= Try it =
Only the lines below starting at the one containing "ring pip: (205, 233)" and ending at the one containing "pinky tip: (141, 215)" belong in the answer, each copied exactly.

= Records shown =
=== Section Start ===
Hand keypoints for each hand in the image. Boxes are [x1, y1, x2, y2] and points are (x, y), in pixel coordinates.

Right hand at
=== Section End ===
=== Section Start ===
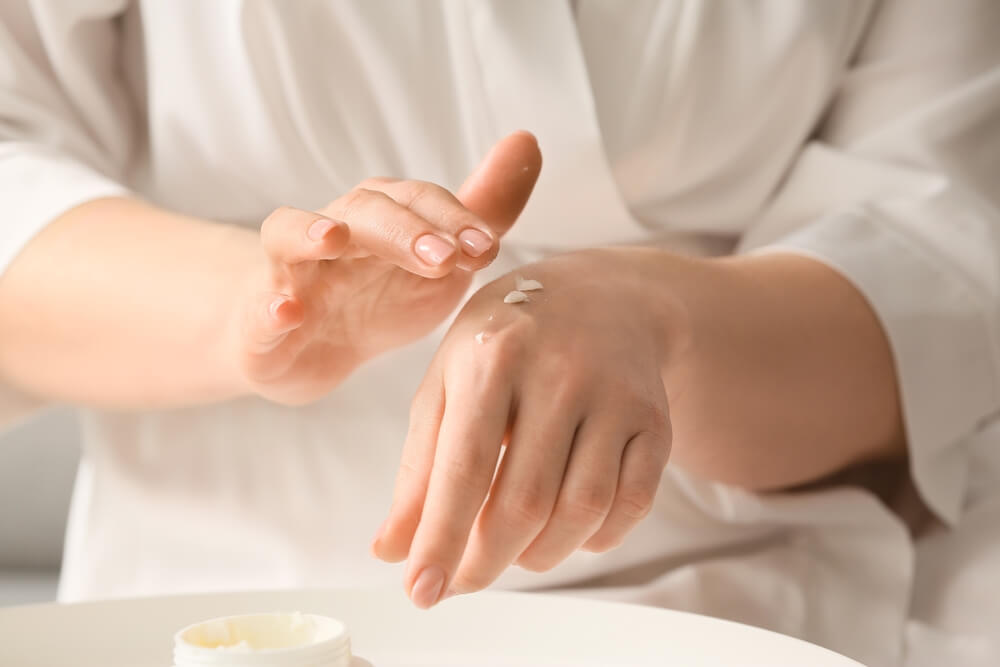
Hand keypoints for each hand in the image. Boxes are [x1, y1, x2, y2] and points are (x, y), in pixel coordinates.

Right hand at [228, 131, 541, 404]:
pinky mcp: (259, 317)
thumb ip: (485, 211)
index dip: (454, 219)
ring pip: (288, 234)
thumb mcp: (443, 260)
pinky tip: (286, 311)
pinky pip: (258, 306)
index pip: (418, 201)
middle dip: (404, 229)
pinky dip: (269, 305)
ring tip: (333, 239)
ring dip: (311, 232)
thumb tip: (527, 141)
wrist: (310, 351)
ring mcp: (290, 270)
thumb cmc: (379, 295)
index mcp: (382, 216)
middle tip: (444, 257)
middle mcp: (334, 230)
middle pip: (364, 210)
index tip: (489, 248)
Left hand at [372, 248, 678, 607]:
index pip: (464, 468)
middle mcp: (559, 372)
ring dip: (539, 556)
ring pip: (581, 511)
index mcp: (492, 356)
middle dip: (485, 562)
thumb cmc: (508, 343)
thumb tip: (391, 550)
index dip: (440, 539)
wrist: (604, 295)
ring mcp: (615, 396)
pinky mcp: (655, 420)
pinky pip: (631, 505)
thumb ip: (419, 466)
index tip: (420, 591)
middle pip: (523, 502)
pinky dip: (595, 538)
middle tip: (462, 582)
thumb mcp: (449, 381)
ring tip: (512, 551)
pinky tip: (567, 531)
=== Section End ===
=== Section Start ===
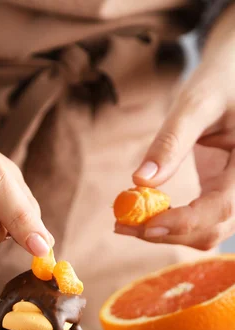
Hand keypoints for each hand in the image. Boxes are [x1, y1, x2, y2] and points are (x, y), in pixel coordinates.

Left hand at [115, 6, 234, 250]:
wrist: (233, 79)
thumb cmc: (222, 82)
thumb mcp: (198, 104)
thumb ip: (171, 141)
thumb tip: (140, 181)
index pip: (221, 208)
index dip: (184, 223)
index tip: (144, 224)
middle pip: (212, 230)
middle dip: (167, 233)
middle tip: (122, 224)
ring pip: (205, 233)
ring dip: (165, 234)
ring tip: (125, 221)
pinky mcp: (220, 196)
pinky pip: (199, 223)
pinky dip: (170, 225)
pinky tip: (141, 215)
=== Section End ===
= Task response =
ring pip: (205, 233)
ring dip: (165, 234)
ring tip: (125, 221)
pinky mcp: (220, 196)
pinky pip: (199, 223)
pinky dip: (170, 225)
pinky tip: (141, 215)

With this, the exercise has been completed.